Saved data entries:
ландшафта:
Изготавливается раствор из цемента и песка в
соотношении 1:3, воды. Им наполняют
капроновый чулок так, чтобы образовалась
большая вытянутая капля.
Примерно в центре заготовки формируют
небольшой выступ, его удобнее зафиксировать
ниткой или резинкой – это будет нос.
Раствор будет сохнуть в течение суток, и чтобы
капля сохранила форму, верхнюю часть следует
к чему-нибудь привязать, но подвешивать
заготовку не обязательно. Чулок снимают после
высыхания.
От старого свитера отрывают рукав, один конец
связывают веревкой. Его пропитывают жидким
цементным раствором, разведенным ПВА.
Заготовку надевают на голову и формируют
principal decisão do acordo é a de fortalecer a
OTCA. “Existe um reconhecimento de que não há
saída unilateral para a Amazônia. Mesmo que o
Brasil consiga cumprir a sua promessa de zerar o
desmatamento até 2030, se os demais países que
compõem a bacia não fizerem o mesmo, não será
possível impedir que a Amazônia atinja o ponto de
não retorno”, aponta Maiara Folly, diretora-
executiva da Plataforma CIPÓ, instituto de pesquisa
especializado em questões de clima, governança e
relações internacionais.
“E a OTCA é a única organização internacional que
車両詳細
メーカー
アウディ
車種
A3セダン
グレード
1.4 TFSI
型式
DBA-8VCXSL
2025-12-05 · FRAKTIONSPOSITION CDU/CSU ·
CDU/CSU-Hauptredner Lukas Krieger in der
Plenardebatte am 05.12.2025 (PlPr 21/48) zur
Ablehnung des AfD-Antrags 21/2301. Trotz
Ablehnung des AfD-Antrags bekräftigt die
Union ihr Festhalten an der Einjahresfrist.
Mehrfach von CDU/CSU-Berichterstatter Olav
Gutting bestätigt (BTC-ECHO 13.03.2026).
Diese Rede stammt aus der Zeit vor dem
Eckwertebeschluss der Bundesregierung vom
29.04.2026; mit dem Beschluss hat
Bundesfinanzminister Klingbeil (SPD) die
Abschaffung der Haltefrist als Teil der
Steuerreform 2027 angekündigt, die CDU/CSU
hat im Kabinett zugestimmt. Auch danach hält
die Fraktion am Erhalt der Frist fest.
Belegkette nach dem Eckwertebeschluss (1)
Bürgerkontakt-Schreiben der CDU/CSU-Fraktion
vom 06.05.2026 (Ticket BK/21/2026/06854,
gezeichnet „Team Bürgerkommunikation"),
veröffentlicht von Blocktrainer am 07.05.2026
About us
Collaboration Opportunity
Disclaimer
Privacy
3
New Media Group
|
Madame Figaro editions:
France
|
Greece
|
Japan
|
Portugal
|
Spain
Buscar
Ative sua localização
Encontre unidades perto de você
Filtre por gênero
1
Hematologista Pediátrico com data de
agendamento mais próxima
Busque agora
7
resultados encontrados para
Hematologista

What is required: Lay out the data from its first line through the line containing "especializado em questões" as a JSON list of strings, one string per line, with blank lines omitted.

Output for this exercise:
[
  "ландшафта:",
  "Изготавливается раствор из цемента и песка в",
  "соотношении 1:3, воды. Им наполняют",
  "капроновый чулок так, чтобы образовалась",
  "большая вытянутая капля.",
  "Примерно в центре заготовки формируют",
  "небольшой выступ, его удобнее зафиксировать",
  "ниткой или резинкой – это будет нос.",
  "Раствор будет сохнуть в течение суток, и чтобы",
  "капля сохранила форму, верхнюю часть следует",
  "к чему-нибудь привязать, но подвешивать",
  "заготовку не обязательно. Чулок снимают после",
  "высыхания.",
  "От старого свитера отрывают рукав, один конец",
  "связывают веревкой. Его пропитывают жидким",
  "цементным раствором, разведенным ПВА.",
  "Заготовку надевают на голову и формируют",
  "principal decisão do acordo é a de fortalecer a",
  "OTCA. “Existe um reconhecimento de que não há",
  "saída unilateral para a Amazônia. Mesmo que o",
  "Brasil consiga cumprir a sua promessa de zerar o",
  "desmatamento até 2030, se os demais países que",
  "compõem a bacia não fizerem o mesmo, não será",
  "possível impedir que a Amazônia atinja o ponto de",
  "não retorno”, aponta Maiara Folly, diretora-",
  "executiva da Plataforma CIPÓ, instituto de pesquisa",
  "especializado em questões de clima, governança e"
]